__DATA EXTRACTS__
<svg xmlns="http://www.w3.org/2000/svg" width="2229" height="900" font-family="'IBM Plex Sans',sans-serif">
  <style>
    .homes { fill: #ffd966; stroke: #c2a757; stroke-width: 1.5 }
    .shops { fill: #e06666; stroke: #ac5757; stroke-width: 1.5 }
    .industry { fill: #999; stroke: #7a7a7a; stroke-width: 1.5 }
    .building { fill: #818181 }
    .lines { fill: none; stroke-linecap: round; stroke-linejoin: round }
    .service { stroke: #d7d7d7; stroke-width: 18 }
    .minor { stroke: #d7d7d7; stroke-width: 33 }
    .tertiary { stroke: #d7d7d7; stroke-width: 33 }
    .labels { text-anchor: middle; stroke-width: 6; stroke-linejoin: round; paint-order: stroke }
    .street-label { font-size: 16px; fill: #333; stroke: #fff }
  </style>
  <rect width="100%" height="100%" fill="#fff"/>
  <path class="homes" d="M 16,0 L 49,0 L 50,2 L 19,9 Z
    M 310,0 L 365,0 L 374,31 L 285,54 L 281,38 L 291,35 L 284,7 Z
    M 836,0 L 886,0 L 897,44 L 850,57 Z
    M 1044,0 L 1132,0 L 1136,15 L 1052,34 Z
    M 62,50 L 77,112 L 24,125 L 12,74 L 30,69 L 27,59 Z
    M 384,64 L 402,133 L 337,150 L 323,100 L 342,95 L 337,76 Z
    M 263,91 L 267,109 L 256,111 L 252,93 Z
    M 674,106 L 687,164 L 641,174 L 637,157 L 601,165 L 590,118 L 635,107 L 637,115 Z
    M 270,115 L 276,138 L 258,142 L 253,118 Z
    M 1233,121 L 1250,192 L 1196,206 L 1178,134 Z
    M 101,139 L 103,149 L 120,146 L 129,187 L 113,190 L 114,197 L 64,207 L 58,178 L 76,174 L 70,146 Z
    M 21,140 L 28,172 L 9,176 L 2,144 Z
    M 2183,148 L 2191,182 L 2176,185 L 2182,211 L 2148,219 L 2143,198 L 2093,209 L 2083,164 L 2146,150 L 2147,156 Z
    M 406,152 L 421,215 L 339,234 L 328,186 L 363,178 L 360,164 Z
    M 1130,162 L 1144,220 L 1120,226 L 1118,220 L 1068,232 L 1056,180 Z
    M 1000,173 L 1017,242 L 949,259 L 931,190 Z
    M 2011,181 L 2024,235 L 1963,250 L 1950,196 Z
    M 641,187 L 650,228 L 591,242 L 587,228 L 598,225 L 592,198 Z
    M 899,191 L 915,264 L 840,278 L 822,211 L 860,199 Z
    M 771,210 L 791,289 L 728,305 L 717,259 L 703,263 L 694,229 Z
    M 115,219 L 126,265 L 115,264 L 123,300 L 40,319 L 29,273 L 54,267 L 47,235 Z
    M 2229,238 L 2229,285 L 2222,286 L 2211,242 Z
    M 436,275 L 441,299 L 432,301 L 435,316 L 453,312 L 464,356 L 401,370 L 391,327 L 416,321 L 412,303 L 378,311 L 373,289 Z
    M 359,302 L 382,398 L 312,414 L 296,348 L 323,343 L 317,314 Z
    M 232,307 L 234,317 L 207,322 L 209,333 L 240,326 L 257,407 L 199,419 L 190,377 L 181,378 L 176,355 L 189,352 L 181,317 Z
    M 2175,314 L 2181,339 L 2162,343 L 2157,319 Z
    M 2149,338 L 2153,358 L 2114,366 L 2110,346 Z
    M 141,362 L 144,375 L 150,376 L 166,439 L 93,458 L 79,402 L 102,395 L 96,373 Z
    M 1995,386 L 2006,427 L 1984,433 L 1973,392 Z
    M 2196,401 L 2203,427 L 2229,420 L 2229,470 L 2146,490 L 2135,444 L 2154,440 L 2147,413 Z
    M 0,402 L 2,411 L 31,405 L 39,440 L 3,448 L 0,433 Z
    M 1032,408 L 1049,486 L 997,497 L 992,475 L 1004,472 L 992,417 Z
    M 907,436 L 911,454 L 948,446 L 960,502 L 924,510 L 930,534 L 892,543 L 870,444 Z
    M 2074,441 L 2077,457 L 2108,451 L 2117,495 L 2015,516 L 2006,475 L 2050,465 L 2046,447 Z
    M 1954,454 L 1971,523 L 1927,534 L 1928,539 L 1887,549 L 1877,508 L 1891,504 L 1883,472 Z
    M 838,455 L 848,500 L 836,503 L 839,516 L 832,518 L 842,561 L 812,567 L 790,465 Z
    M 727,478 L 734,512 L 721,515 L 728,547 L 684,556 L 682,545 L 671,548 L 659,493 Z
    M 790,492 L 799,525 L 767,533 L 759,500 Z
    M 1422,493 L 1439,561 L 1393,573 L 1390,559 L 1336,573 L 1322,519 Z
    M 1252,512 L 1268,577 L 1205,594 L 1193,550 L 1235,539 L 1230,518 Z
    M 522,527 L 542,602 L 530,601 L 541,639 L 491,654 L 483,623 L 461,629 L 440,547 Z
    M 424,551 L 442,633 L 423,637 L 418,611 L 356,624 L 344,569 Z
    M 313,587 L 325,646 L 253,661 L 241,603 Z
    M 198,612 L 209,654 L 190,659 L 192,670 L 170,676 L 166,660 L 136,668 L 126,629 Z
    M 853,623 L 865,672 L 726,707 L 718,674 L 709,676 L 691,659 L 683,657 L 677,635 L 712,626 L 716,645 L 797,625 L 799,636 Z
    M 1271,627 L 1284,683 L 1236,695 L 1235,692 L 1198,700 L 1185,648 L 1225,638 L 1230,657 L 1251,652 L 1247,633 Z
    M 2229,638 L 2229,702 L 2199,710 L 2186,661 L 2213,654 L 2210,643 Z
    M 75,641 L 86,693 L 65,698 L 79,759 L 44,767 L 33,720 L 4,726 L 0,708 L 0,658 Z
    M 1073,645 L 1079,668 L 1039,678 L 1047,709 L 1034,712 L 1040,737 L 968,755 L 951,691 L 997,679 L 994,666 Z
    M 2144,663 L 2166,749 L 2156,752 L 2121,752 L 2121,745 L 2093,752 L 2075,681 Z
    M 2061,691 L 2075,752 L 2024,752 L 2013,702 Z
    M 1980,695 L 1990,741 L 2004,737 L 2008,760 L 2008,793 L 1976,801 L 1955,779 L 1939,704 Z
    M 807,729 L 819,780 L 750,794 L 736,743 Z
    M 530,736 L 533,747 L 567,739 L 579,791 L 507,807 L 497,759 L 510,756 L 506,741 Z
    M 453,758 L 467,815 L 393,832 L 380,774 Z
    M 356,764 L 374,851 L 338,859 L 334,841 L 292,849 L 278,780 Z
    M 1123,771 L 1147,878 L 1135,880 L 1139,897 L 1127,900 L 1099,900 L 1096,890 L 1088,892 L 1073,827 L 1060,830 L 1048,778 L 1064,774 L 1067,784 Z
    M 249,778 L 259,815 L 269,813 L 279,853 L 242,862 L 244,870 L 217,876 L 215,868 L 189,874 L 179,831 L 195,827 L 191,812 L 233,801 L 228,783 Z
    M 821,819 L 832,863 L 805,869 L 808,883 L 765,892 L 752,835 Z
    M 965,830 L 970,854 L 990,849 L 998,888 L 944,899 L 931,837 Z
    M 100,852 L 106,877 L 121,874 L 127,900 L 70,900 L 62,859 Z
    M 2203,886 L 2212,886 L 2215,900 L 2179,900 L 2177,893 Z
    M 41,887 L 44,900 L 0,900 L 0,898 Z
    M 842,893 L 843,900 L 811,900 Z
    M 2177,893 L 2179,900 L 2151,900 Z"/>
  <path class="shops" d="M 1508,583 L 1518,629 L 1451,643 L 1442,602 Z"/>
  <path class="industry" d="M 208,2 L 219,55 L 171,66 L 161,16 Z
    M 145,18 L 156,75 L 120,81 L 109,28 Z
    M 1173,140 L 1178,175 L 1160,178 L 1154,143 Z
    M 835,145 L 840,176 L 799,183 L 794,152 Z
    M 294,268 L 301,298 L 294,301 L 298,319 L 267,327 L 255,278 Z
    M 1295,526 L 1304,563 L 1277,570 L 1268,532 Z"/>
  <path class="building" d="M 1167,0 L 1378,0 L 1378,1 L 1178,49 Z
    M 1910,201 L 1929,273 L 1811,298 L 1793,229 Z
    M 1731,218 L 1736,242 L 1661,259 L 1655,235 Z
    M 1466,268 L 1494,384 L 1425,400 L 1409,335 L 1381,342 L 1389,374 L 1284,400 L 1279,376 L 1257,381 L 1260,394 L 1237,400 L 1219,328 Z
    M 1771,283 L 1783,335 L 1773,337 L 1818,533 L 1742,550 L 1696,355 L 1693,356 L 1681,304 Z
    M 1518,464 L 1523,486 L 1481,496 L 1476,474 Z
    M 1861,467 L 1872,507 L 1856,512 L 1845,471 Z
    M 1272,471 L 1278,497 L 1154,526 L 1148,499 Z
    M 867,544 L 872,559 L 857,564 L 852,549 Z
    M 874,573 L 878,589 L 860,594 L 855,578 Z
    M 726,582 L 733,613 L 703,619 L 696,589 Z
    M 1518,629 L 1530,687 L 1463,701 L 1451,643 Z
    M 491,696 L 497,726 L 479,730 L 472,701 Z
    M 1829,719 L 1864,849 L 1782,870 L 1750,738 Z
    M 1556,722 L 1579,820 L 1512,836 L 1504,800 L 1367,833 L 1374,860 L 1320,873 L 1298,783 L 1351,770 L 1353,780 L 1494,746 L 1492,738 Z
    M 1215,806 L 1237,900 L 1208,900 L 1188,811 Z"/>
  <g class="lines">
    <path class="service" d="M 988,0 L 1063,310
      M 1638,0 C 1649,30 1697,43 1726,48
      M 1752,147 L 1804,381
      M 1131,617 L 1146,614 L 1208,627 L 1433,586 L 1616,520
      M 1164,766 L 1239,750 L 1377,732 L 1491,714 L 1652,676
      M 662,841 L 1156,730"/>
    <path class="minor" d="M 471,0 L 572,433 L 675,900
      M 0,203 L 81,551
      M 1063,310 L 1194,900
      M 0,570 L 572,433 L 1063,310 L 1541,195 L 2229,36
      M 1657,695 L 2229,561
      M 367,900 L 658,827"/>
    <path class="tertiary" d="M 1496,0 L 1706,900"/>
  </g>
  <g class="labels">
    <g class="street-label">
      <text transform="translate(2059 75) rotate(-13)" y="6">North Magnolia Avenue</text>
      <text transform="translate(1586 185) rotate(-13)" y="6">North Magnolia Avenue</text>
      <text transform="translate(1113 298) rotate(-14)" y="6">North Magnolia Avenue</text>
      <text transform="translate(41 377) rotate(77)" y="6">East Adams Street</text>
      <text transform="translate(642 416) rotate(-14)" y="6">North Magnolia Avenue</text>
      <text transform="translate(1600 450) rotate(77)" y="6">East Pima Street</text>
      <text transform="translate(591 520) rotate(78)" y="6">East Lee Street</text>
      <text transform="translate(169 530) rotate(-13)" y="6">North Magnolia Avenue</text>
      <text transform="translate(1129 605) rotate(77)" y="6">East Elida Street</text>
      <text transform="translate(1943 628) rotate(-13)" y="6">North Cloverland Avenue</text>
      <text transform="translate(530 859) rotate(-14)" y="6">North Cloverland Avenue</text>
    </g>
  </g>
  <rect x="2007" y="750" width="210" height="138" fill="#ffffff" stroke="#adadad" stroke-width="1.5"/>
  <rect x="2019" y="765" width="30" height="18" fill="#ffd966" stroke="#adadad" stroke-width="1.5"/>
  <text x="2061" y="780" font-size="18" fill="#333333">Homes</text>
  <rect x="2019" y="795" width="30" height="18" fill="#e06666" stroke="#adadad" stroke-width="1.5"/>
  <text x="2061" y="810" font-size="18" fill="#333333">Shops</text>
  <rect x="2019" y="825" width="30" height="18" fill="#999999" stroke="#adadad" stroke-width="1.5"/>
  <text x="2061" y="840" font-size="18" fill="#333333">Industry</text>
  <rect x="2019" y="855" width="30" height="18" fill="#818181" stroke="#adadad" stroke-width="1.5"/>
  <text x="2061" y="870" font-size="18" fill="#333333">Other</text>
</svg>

__TO DO__
Everything above from the line with "#d7d7d7; stroke-width: 18" to the line with "middle; stroke-width: 6;", both included, must be repeated exactly, and nothing outside that range.

__ANSWER FOR THE TASK__
    .service { stroke: #d7d7d7; stroke-width: 18 }
    .minor { stroke: #d7d7d7; stroke-width: 33 }
    .tertiary { stroke: #d7d7d7; stroke-width: 33 }
    .labels { text-anchor: middle; stroke-width: 6; stroke-linejoin: round; paint-order: stroke }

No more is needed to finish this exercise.